Julio Rosenstock, MD, director of the Dallas Diabetes and Endocrine Center at Medical City, and colleagues evaluated data from a phase 3 study conducted at 158 centers in 12 countries from May 2013 to December 2014 on 1,186 drug-naive patients (mean age, 54.9 years) with type 2 diabetes (mean duration, 3.3 years) to determine the safety and efficacy of therapy with the sodium-glucose cotransporter 2 inhibitor canagliflozin combined with metformin or monotherapy with each drug.
Participants were randomly assigned 100 mg canagliflozin plus metformin (n = 237), 300 mg canagliflozin plus metformin (n = 237), 100 mg canagliflozin (n = 237), 300 mg canagliflozin (n = 238) or metformin (n = 237).

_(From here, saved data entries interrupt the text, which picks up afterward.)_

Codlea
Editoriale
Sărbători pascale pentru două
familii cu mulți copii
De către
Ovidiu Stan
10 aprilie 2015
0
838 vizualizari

Greater reductions in HbA1c were found with the combination therapies compared with metformin alone and canagliflozin alone (P = .001 for all). At week 26, compared with metformin alone, more participants had HbA1c less than 7% in the canagliflozin 100 mg plus metformin group (P = .027) and the canagliflozin 300 mg plus metformin group (P = .016). Compared with metformin alone, significant reductions in body weight were found in the combination therapy groups (P = .001 for both).
Serious adverse events were low across all groups ( 3%).
“[Canagliflozin 100 mg] and [canagliflozin 300 mg] in combination with [metformin] provided significantly greater reductions in HbA1c and body weight compared with monotherapy with [metformin], [canagliflozin 100 mg] or [canagliflozin 300 mg], with a tolerability profile consistent with the respective monotherapies,” the researchers wrote. “In addition, [canagliflozin 100 mg] and [canagliflozin 300 mg] monotherapy provided comparable HbA1c reductions and greater weight loss compared with [metformin] monotherapy.” – by Amber Cox
Disclosure: Rosenstock reports serving on scientific advisory boards and receiving honoraria or consulting fees from AstraZeneca, Boehringer Ingelheim, Bristol-Myers Squibb, Eli Lilly, Janssen, Lexicon, Merck and Pfizer. Please see the full study for a list of all other authors’ relevant financial disclosures.